Text shown:
......
Revolving Credit Facility
     At March 31, 2011, we had a $200 million revolving credit facility with a borrowing base set at $150 million. The borrowing base is redetermined semi-annually on or before each April 1 and October 1 based on our oil and gas reserves. We or the lenders can each request one additional borrowing base redetermination each calendar year.
     The maturity date under our revolving credit facility was July 31, 2012, at March 31, 2011. Borrowings bear interest based on the agent bank’s prime rate plus an applicable margin ranging from 1.25% to 2.25%, or the sum of the Eurodollar rate plus an applicable margin ranging from 2.25% to 3.25%. Margins vary based on the borrowings outstanding compared to the borrowing base. In addition, we pay an annual commitment of 0.50% of unused borrowings available under our revolving credit facility.
     Effective May 4, 2011, we entered into a tenth amendment (the “Tenth Amendment”) to our credit agreement, which (i) increases the borrowing base under the credit agreement to $200 million from $150 million, (ii) increases the lenders’ aggregate maximum commitment to $300 million from $200 million, (iii) extends the maturity date of the credit agreement by two years to July 31, 2014, (iv) increases the consolidated funded debt to consolidated EBITDAX ratio covenant to a ratio of not more than 4 to 1 from a ratio of not more than 3.5 to 1, (v) permits the issuance of up to $200 million of senior unsecured debt; provided, that any such debt issuance will reduce the borrowing base by 25% of the principal amount of the issuance, and (vi) adds a fifth bank, Royal Bank of Canada, to the lending group.
......
Exercise tasks:
[A] Retype the part of the credit facility passage that opens with the words containing "The maturity date under" and closes with "revolving credit facility.".
[B] In the credit facility passage, what new maturity date does the Tenth Amendment set for the credit agreement?
......
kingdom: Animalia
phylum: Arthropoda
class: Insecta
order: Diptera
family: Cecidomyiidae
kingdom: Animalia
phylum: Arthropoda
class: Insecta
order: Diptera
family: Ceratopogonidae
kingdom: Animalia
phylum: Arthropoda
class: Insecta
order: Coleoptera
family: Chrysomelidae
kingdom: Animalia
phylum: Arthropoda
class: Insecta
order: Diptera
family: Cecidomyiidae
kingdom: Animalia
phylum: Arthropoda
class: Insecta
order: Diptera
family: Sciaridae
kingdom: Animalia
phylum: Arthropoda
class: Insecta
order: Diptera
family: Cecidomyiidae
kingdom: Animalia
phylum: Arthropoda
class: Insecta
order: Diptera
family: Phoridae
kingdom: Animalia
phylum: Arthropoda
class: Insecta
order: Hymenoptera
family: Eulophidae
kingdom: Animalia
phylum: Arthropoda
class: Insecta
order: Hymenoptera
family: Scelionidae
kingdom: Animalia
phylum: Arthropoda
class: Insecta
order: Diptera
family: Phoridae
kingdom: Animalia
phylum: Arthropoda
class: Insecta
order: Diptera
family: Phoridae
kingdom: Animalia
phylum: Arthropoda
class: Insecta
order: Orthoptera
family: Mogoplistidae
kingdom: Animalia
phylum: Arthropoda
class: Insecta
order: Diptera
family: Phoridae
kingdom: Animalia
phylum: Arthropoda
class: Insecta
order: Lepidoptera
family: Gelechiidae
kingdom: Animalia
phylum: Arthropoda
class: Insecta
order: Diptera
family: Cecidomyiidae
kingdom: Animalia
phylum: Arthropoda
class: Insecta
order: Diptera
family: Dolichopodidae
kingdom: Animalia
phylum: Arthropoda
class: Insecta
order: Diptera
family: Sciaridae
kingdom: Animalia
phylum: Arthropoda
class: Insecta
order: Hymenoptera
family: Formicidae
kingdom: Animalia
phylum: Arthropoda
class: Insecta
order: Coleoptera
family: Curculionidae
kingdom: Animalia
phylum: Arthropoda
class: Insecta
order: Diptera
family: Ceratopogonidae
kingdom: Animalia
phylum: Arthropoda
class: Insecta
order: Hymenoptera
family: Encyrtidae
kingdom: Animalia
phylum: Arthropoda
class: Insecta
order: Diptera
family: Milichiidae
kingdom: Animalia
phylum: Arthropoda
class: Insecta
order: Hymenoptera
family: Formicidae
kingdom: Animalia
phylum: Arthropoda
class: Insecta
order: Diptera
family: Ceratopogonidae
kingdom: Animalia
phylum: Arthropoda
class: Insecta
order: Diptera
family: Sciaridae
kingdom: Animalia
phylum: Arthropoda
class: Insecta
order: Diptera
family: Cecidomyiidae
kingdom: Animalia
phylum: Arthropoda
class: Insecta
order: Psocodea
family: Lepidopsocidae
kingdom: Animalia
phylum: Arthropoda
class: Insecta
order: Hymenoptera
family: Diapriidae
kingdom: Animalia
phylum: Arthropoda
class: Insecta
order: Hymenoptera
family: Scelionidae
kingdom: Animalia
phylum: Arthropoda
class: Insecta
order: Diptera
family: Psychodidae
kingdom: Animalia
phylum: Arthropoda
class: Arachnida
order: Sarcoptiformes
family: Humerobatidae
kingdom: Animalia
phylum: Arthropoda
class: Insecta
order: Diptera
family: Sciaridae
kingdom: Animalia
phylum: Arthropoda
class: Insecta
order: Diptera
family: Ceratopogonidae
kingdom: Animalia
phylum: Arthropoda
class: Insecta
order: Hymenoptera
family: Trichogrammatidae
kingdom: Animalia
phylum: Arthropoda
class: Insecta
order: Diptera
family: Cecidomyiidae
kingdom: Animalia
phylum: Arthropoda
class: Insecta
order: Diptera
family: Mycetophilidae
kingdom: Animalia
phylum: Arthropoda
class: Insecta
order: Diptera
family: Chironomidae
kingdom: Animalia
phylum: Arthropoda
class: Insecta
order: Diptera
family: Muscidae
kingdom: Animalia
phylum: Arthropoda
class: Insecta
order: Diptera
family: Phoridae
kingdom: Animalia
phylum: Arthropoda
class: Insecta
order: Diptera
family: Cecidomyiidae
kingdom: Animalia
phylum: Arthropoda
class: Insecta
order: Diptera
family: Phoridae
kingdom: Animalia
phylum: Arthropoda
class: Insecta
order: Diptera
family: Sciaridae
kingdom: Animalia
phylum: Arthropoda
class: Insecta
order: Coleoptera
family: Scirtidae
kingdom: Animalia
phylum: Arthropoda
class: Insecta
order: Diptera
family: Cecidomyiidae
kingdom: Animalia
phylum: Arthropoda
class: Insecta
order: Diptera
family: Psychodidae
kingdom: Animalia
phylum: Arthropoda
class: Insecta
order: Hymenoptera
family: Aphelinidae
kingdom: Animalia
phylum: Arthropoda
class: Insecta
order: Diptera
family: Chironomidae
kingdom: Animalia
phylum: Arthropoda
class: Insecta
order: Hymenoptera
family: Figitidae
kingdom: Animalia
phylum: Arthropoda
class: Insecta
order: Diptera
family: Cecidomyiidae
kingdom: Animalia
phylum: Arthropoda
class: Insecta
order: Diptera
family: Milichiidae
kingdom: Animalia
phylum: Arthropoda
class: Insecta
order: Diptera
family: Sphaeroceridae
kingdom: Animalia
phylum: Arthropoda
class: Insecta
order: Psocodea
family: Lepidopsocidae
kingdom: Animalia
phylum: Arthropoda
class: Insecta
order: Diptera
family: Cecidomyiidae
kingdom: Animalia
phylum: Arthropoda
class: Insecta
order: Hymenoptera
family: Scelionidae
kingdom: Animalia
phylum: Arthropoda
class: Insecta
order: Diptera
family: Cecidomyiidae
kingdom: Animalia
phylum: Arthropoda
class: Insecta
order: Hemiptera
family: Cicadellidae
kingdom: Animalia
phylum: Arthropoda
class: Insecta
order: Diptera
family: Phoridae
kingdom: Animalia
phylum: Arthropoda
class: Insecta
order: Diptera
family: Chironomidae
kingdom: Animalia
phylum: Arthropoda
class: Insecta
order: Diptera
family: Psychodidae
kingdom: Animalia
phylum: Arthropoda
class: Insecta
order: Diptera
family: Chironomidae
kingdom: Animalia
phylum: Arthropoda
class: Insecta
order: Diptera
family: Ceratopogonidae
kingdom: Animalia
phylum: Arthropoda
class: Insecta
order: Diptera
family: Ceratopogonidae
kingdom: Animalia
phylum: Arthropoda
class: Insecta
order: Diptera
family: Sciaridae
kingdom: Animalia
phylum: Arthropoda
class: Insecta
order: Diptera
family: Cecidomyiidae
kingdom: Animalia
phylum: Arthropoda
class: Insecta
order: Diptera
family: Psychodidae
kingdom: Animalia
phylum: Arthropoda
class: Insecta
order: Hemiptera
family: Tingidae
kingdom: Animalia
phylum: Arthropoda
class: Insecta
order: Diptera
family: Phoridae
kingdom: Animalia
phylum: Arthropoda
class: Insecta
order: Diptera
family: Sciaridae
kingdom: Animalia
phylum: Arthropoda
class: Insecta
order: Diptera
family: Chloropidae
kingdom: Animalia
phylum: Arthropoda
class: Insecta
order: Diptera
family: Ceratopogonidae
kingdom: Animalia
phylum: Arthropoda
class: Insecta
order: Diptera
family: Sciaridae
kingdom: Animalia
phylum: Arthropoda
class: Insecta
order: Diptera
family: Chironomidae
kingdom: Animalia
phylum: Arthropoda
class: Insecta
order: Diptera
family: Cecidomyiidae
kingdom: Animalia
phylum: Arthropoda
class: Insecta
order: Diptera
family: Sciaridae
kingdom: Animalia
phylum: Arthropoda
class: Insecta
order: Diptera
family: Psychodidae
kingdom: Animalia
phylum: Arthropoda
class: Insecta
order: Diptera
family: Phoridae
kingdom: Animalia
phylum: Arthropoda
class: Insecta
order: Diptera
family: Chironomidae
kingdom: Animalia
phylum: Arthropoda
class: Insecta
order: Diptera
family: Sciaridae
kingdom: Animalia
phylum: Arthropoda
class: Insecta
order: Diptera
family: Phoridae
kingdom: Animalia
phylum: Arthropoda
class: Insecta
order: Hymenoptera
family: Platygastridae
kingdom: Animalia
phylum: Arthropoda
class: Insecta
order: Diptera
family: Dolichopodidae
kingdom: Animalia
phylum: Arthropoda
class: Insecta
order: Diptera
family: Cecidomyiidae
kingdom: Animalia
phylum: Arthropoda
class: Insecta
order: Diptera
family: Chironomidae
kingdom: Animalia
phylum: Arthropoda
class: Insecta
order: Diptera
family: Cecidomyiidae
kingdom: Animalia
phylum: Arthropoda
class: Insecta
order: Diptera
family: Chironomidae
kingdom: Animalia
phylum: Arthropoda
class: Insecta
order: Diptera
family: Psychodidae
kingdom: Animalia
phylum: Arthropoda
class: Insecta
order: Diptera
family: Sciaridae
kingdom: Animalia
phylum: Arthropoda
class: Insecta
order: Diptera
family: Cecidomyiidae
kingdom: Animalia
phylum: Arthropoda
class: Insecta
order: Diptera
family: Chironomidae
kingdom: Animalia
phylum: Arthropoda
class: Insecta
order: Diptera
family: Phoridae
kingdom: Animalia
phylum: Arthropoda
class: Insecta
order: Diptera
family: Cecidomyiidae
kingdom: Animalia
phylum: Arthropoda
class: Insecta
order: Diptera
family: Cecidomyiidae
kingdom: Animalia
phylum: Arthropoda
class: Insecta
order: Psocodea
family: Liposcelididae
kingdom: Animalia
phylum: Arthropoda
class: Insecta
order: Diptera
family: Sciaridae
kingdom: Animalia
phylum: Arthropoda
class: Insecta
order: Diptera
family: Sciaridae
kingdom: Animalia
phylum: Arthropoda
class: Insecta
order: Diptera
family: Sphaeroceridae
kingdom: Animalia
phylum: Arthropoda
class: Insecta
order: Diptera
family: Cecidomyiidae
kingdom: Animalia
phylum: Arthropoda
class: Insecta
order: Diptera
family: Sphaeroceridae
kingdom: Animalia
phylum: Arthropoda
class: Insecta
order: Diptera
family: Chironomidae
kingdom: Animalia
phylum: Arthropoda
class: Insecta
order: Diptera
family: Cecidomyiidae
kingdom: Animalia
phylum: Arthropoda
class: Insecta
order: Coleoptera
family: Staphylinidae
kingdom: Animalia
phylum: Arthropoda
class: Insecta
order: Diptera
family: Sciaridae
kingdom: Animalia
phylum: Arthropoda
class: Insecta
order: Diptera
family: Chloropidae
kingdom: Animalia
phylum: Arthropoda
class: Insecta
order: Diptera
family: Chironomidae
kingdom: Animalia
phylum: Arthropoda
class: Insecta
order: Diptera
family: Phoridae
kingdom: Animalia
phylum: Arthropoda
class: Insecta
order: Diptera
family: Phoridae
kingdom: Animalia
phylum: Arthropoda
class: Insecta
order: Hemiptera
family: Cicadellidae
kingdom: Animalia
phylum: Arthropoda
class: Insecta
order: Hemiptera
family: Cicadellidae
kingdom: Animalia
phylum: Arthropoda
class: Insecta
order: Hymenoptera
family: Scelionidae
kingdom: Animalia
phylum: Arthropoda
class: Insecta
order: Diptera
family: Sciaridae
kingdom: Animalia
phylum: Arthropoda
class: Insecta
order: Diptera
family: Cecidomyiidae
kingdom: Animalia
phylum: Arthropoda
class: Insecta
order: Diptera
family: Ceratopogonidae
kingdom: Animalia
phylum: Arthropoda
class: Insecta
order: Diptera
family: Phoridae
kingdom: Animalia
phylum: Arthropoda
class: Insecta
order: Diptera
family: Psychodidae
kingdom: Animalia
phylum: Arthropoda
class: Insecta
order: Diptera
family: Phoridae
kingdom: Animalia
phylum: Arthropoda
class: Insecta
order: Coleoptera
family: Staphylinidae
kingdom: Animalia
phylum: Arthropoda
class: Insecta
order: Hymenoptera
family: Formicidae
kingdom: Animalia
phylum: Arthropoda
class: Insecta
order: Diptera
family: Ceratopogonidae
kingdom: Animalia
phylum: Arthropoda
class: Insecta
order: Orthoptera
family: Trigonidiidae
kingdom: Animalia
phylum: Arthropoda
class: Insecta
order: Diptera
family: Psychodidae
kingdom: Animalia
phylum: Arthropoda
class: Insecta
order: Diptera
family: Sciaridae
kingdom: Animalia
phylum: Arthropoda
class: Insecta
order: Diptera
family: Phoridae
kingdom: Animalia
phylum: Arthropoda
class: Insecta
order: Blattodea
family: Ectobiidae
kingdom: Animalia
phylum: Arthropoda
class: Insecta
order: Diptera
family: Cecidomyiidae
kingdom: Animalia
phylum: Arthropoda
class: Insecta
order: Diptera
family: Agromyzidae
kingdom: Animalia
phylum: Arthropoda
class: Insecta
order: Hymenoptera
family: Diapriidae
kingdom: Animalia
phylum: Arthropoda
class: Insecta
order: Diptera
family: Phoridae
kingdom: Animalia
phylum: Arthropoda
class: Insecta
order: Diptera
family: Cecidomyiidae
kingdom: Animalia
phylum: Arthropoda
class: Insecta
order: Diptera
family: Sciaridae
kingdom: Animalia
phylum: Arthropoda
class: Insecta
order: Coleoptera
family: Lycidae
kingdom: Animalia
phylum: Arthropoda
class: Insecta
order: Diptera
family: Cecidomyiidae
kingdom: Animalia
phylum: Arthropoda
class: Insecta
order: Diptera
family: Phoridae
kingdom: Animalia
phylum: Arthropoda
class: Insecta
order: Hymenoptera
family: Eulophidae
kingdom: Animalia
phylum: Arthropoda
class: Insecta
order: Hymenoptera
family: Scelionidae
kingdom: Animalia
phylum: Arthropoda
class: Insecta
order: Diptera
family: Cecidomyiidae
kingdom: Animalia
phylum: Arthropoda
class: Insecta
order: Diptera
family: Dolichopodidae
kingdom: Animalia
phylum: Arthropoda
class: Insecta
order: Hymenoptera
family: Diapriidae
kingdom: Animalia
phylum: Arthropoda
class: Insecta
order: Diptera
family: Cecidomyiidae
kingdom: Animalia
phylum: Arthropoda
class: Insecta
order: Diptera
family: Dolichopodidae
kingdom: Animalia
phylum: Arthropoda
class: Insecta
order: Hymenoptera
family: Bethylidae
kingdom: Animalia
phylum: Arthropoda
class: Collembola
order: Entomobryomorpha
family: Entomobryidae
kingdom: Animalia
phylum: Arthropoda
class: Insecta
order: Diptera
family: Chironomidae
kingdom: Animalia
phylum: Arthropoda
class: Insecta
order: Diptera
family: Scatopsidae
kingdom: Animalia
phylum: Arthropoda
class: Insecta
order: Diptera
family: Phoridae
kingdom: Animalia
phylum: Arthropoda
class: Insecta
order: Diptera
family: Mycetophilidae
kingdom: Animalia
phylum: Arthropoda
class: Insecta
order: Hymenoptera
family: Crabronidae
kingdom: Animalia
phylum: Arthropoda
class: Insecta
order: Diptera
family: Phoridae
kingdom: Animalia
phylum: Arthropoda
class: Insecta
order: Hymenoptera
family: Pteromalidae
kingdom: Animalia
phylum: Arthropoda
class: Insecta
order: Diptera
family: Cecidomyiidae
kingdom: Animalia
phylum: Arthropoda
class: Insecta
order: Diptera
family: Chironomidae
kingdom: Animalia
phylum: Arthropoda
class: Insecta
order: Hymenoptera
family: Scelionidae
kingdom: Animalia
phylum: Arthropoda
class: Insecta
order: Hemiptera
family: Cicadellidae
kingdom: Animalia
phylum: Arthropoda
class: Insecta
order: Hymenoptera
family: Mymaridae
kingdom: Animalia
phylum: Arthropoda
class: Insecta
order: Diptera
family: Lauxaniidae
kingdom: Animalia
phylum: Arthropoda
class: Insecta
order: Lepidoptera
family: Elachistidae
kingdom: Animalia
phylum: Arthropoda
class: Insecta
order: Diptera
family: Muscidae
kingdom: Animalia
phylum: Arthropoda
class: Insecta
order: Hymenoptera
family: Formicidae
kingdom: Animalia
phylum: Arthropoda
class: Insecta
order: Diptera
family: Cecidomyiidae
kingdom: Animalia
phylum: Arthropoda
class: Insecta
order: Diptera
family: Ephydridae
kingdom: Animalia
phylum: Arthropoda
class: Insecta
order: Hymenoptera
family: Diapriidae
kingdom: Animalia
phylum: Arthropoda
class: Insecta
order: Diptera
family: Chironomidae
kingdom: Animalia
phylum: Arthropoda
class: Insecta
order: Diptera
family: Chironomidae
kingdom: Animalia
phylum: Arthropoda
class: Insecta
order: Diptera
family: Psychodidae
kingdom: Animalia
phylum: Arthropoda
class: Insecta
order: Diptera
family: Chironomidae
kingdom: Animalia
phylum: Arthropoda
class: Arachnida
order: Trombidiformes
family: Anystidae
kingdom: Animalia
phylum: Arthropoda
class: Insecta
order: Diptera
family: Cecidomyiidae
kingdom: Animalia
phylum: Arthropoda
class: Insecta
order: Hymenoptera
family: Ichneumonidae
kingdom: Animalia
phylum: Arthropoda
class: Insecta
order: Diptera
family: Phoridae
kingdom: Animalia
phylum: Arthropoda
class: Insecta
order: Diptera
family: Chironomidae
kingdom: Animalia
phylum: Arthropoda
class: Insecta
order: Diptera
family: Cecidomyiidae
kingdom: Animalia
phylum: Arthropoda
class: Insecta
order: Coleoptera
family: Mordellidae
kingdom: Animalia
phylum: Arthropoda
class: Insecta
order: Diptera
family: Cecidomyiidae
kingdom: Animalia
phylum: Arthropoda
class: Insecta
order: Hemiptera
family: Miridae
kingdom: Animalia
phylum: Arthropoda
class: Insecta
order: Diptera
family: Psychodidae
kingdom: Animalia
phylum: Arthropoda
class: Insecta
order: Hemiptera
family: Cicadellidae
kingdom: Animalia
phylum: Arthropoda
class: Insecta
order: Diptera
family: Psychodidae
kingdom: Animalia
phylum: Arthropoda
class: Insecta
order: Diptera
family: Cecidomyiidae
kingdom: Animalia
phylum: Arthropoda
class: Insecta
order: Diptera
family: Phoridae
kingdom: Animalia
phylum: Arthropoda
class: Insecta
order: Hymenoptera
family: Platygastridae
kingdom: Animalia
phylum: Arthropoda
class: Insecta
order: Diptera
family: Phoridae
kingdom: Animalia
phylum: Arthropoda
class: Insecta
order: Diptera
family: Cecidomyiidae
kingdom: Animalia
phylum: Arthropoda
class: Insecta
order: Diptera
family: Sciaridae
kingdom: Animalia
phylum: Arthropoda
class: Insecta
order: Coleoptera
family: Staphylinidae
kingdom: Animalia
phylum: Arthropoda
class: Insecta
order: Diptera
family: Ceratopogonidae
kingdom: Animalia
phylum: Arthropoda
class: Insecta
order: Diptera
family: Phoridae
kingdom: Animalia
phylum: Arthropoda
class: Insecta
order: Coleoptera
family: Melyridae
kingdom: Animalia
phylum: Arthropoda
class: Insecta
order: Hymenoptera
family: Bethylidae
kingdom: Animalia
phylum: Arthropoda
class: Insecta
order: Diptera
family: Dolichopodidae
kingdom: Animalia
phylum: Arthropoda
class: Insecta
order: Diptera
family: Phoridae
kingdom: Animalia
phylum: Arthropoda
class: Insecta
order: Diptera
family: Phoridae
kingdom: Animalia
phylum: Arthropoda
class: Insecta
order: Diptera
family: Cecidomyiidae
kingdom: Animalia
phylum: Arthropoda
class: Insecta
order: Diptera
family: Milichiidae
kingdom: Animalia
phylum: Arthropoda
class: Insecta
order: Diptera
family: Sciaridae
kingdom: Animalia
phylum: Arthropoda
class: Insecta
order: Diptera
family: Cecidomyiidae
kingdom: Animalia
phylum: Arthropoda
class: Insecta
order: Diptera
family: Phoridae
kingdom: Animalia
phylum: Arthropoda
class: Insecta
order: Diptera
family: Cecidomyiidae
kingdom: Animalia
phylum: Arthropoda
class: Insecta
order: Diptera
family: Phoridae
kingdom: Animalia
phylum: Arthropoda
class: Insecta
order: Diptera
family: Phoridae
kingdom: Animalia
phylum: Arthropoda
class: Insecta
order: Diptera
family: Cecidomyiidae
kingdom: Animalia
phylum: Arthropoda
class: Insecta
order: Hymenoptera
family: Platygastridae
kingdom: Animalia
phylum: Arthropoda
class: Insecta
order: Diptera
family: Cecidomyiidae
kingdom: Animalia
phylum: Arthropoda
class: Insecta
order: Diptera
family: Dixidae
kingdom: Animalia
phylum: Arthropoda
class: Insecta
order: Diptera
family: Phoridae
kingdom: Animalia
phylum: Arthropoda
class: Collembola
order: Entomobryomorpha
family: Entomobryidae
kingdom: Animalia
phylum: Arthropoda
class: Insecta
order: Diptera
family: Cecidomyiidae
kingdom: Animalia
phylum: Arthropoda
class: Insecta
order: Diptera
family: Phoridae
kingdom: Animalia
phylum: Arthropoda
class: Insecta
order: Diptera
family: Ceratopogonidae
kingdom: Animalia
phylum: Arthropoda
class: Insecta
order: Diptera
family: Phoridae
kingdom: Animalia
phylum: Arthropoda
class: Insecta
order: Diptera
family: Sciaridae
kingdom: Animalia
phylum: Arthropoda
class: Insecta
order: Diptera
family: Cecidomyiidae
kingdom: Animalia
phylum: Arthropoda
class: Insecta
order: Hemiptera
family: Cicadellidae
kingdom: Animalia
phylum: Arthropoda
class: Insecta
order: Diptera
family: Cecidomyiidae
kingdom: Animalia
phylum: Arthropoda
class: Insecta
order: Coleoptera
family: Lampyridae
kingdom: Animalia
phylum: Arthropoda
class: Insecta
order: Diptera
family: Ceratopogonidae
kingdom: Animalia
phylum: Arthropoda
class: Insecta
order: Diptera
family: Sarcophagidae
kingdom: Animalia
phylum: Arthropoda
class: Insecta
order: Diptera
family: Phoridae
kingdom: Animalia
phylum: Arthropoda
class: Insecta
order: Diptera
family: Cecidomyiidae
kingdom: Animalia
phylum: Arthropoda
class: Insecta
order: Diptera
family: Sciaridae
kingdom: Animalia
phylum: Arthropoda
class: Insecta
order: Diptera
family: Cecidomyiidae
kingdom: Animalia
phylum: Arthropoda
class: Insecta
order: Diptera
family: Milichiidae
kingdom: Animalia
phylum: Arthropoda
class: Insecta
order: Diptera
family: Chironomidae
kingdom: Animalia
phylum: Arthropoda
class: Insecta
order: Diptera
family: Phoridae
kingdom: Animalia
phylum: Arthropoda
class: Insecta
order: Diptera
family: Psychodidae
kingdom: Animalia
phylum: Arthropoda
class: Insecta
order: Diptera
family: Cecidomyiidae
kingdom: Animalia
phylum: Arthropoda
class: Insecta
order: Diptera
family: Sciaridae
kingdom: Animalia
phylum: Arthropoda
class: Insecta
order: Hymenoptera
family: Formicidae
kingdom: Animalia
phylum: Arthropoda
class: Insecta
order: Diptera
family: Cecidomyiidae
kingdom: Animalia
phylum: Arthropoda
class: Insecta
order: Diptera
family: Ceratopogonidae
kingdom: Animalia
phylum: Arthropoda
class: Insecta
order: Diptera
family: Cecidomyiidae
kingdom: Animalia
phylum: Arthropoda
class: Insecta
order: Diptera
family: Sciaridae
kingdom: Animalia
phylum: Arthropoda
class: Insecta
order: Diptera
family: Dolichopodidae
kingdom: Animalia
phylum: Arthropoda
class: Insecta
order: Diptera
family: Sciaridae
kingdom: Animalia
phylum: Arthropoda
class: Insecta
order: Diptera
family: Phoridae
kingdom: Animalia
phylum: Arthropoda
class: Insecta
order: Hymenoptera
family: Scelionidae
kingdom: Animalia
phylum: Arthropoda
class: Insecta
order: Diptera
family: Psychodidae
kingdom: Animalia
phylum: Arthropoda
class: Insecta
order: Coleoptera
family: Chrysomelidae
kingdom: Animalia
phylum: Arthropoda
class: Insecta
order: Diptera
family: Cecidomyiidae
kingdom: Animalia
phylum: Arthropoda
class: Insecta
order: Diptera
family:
......
Solutions to the tasks:
[A]
The maturity date under our revolving credit facility was July 31, 2012, at March 31, 2011. Borrowings bear interest based on the agent bank’s prime rate plus an applicable margin ranging from 1.25% to 2.25%, or the sum of the Eurodollar rate plus an applicable margin ranging from 2.25% to 3.25%. Margins vary based on the borrowings outstanding compared to the borrowing base. In addition, we pay an annual commitment of 0.50% of unused borrowings available under our revolving credit facility.

[B] July 31, 2014